The organization of entrepreneurs into a distinct status hierarchy was and is quite simple: the firm’s ranking and hence the entrepreneurs’ ranking is determined by the size of the firm. There was no ‘ennobling’ or any other set procedure for gaining access to entrepreneurship or for marking elevation to higher ranks. Neither were there official ranking rolls of the kind that in the late nineteenth century meticulously ordered civil servants into different ranks. Today, however, lists of the world’s highest- revenue companies and the richest billionaires are published annually by magazines like Forbes and Fortune to make visible this ranking order, company by company, billionaire by billionaire. These lists are circulated in newspapers and magazines so that national audiences can see how their companies and billionaires are doing. In the end, the ranking is purely a matter of money, which provides quite a simple and straightforward basis for the manifestation of hierarchy.

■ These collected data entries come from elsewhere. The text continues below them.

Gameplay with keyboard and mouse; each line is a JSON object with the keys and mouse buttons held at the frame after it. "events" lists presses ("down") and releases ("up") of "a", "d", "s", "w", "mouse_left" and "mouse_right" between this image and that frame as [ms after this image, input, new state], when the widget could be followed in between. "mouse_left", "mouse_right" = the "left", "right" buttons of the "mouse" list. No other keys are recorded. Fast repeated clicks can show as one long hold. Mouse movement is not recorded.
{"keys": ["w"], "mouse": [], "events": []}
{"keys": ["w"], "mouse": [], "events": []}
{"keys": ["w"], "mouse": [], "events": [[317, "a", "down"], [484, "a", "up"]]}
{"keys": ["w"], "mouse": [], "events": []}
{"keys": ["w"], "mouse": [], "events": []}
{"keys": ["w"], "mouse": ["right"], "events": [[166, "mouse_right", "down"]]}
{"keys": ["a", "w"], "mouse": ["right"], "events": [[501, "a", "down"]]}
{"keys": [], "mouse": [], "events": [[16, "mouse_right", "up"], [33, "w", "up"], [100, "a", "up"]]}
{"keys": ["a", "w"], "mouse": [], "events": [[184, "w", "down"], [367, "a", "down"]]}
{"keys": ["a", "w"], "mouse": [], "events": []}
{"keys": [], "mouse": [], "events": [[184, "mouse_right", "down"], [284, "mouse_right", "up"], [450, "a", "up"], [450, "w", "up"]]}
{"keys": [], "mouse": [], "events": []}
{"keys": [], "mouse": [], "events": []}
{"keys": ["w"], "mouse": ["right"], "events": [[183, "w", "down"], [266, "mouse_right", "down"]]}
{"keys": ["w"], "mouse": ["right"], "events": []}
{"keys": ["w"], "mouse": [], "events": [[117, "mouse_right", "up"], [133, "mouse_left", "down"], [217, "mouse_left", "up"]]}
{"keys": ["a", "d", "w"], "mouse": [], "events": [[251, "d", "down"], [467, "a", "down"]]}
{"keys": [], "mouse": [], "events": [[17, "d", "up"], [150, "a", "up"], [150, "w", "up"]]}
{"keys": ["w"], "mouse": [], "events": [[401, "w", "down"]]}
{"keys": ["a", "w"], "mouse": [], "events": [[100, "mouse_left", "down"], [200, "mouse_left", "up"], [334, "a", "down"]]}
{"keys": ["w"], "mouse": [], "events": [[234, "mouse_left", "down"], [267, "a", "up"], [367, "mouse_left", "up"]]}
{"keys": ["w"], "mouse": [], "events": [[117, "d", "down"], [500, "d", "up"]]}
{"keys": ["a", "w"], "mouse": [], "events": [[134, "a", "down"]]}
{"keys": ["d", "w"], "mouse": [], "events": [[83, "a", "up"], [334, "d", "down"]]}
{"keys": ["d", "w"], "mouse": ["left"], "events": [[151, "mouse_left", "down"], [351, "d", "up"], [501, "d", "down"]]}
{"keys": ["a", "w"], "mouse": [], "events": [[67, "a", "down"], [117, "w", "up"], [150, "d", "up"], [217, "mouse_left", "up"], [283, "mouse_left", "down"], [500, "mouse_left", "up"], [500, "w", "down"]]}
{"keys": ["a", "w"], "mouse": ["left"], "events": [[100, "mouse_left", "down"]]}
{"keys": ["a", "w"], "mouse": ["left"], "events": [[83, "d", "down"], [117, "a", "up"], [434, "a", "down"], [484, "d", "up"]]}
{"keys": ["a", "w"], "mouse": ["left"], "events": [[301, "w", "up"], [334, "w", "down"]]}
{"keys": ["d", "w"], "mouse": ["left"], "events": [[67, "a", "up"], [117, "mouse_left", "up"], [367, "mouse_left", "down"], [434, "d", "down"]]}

Due to my scholarly interest in dynasticity, the focus of my analysis here is on family firms that have been in the family’s possession for at least three successive generations—a common criterion for a dynasty (Landes 2007, xiv). I will explore, first, entrepreneurial dynasties that wielded considerable power but that remained local in scope. The case I have selected for more in-depth study is from Finland, representing the shipbuilding and shipping trade, a common business in coastal areas at the time when trade was mainly carried out via sea. But more generally, this case study is about family firms whose heyday was based on any commercially advantageous technology and that began to wane if they failed to take full advantage of a more advanced technology developing elsewhere. This was a turning point, indeed a death blow for many old family firms, paving the way for new firms to grow to prosperity, those whose owners had a good eye for new technologies. The remaining sections focus on the very pinnacle of entrepreneurs’ status hierarchy, a sample of ten magnate dynasties: the Warburg, Rothschild and Krupp families from Germany, the Morgan, Rockefeller, Ford and Vanderbilt dynasties from the United States, and the Agnelli from Italy, the Wallenbergs from Sweden and the Herlins from Finland. They are comparable to aristocratic councillor dynasties, which held the highest offices in successive generations. This sample of entrepreneurial dynasties was partly drawn at random, but in the end my choices fell upon the most famous of them. However, I wanted to add some less famous dynasties from Sweden and Finland, the Wallenbergs and the Herlins, the leading entrepreneurial dynasties in their countries.